Bouncing around from funk to soul to
sampling -- stealing riffs from old horror
and sci-fi movies, most noticeably IT!
The Terror Beyond Space -- is like
nails on a chalkboard. The music just
never seems appropriate anywhere in this
movie.
Next,
let's look at the mad scientist's
laboratory. The only thing that they did
do right was digging up Kenneth
Strickfaden and borrowing the equipment
used in the original Universal production.
Strickfaden had kept all the equipment in
his garage all that time. (Mel
Brooks would do the same thing for Young
Frankenstein
a few years later.) And we get to
see every piece of equipment spark and
blink as the camera lingers on them for
eons and eons, killing precious screen
time. Putting all of this equipment in a
Day-Glo colored room, and add to that a
wildly beeping and booping soundtrack, it
resembled less of a maniacal devil's
workshop and more like Muppet Labs --
where your future is being made today!
Hell, I kept expecting to see Dr. Bunsen
Honeydew detonating Beaker's head
somewhere in the background.
Which
leads us to another pertinent question:
Why is the electrical equipment always
running during the operations? Is Stein
just showing off?
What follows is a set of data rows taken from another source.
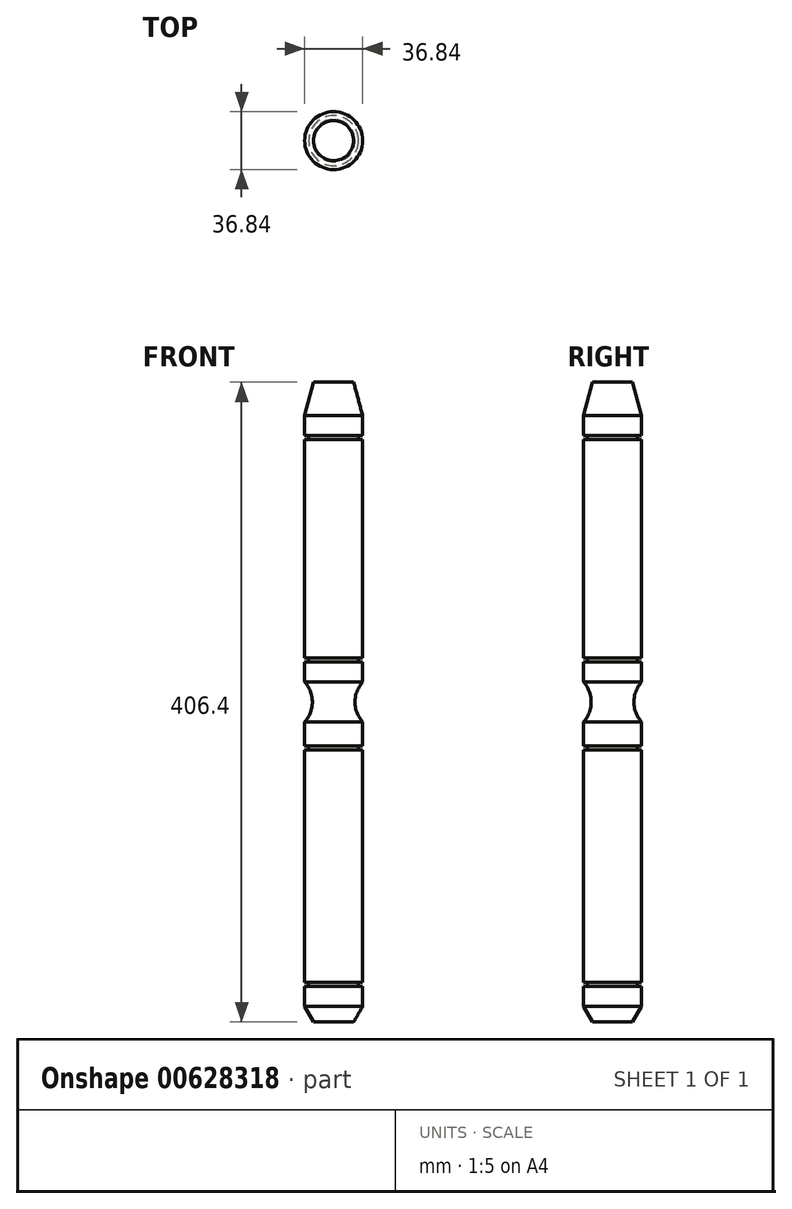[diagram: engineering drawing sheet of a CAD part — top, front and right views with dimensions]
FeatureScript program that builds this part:
annotation { "Feature Type Name" : "Feature", "Feature Type Description" : "" }
export const myFeature = defineFeature(function(context is Context, id is Id, definition is map)
    precondition{}
    {
        {
            var Q0;
            Q0=qCreatedBy(makeId("Front.planeOp"),FACE);
            var sketch = newSketch(context, id + "F0", { "sketchPlane" : qUnion([Q0])});
            skLineSegment(sketch, "E0", {"start": v(0, 203.2) * mm, "end": v(0, -203.2) * mm});
            skLineSegment(sketch, "E1", {"start": v(0, -203.2) * mm, "end": v(12.7, -203.2) * mm});
            skLineSegment(sketch, "E2", {"start": v(12.7, -203.2) * mm, "end": v(18.41, -193.3) * mm});
            skLineSegment(sketch, "E3", {"start": v(18.41, -193.3) * mm, "end": v(18.41, -180.6) * mm});
            skLineSegment(sketch, "E4", {"start": v(0, 203.2) * mm, "end": v(12.7, 203.2) * mm});
            skLineSegment(sketch, "E5", {"start": v(12.7, 203.2) * mm, "end": v(18.41, 181.87) * mm});
            skLineSegment(sketch, "E6", {"start": v(18.42, 181.87) * mm, "end": v(18.42, 169.17) * mm});
            skArc(sketch, "E7", {"start": v(18.41, 12.7) * mm, "mid": v(13.56, 0) * mm, "end": v(18.42, -12.7) * mm});
            skPoint(sketch, "E8.positionSnap0", {"position": v(13.56, 0) * mm});
            skPoint(sketch, "E9", {"position": v(0, 0) * mm});
            skLineSegment(sketch, "E10", {"start": v(18.41, 169.17) * mm, "end": v(15.87, 169.17) * mm});
            skLineSegment(sketch, "E11", {"start": v(15.87, 169.17) * mm, "end": v(15.87, 166.63) * mm});
            skLineSegment(sketch, "E12", {"start": v(15.87, 166.63) * mm, "end": v(18.41, 166.63) * mm});
            skLineSegment(sketch, "E13.trimOffspring", {"start": v(18.42, 166.63) * mm, "end": v(18.41, 27.94) * mm});
            skLineSegment(sketch, "E14", {"start": v(18.42, -27.94) * mm, "end": v(15.87, -27.94) * mm});
            skLineSegment(sketch, "E15", {"start": v(15.88, -27.94) * mm, "end": v(15.88, -30.48) * mm});
            skLineSegment(sketch, "E16", {"start": v(15.88, -30.48) * mm, "end": v(18.42, -30.48) * mm});
            skLineSegment(sketch, "E17.trimOffspring", {"start": v(18.42, -12.7) * mm, "end": v(18.42, -27.94) * mm});
            skLineSegment(sketch, "E18", {"start": v(18.41, 27.94) * mm, "end": v(15.87, 27.94) * mm});
            skLineSegment(sketch, "E19", {"start": v(15.88, 27.94) * mm, "end": v(15.88, 25.4) * mm});
            skLineSegment(sketch, "E20", {"start": v(15.88, 25.4) * mm, "end": v(18.42, 25.4) * mm});
            skLineSegment(sketch, "E21.trimOffspring", {"start": v(18.41, 12.7) * mm, "end": v(18.41, 25.4) * mm});
            skLineSegment(sketch, "E22", {"start": v(18.42, -178.06) * mm, "end": v(15.88, -178.06) * mm});
            skLineSegment(sketch, "E23", {"start": v(15.88, -178.06) * mm, "end": v(15.88, -180.6) * mm});
            skLineSegment(sketch, "E24", {"start": v(15.88, -180.6) * mm, "end": v(18.41, -180.6) * mm});
            skLineSegment(sketch, "E25.trimOffspring", {"start": v(18.41, -178.06) * mm, "end": v(18.41, -30.48) * mm});
            skLineSegment(sketch, "E26.trimOffspring", {"start": v(18.41, -12.7) * mm, "end": v(18.41, -27.94) * mm});
            skLineSegment(sketch, "E27.trimOffspring", {"start": v(18.41, -27.94) * mm, "end": v(18.41, -12.7) * mm});
            skLineSegment(sketch, "E28.trimOffspring", {"start": v(18.41, 25.4) * mm, "end": v(18.41, 12.7) * mm});
            skSolve(sketch);
        }
        {
            var Q0;
            Q0=makeQuery(id+"F0.imprint","IMPRINT",FACE,{"disambiguationData":[TD([[makeQuery(id+"F0.imprint","IMPRINT",EDGE,{"derivedFrom":sQuery(id+"F0.wireOp",EDGE,"E0")}),1.0]])]});
            var Q1;
            Q1=sQuery(id+"F0.wireOp",EDGE,"E0");
            revolve(context, id + "F1", {"entities" : qUnion([Q0]), "axis" : qUnion([Q1]), "revolveType" : RevolveType.FULL});
        }
    });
Frankenstein stitched
his patient together and then turned the
equipment on to imbue life into the dead.
Eddie's alive and kicking, right? And only
getting some spare limbs attached. These
machines are overkill. You'd think with
all that electricity in the air the room
would turn stale, rancid, and start to
stink of burnt copper, ozone and, yes, the
air would even start to taste bad.
I
could go on about the film's pacing,
lighting, structure, acting, motivations,
and reasons for being...but another
psychological defense mechanism is already
in full swing, repressing all memories of
this film from my brain.
If
this movie has taught us anything, it's
that there is a difference between badly
inept and ineptly bad. And as the memories
of this movie fade to black, I will say
that Blackenstein
is by no means the worst movie ever made
-- but-! I also cannot, in good conscious,
recommend seeing it at all to anyone.